Slack announced on Thursday that it is opening up its platform to let developers build AI tools and automated workflows using its chat data. The move is aimed at helping companies create AI apps and agents that can understand conversations, threads, and tasks within Slack to complete actions automatically. The system uses a real-time search API, a Model Context Protocol (MCP) server, and developer-focused tools like Block Kit Tables.
Slack says security is a key focus, and businesses can control what data AI agents can access.
How Developers Can Use Slack Data
Traditionally, AI assistants in workplace tools struggled because they lacked context. Important information in chat histories, threads, and task details was often scattered across different systems.
Slack wants to fix this by giving developers access to live conversation data through its RTS API. The API provides real-time access to messages, channels, and files, but AI apps cannot download or store the data externally.
The MCP server helps AI models discover relevant context and carry out tasks without needing developers to manually set every function.
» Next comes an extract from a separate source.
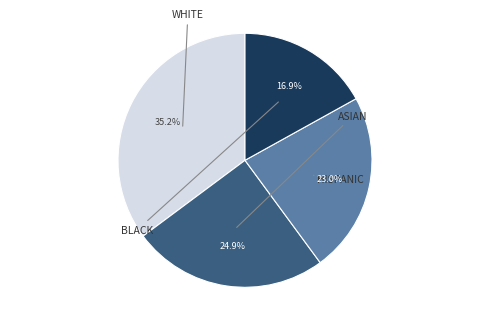

Is there any slice that represents more than half of the pie?

No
This allows AI agents to provide more accurate suggestions, summarise discussions, and automate repetitive tasks, saving employees time and reducing manual effort.
Early Integrations & Rollout
Several companies have already started using Slack’s system. Anthropic’s Claude can now search Slack channels, threads, and files to provide answers based on actual conversations.
Google’s Agentspace integration, along with companies like Perplexity, Writer, Dropbox, Notion, Cognition Labs, Vercel, and Cursor, are also exploring AI access to Slack data.
These capabilities are currently in closed beta, with general availability expected in early 2026. Slack Work Objects, which allows third-party data to appear directly in conversations, is set to roll out more widely by late October.
Experts say these updates could improve collaboration, streamline workflows, and make AI-powered automation more practical for businesses of all sizes.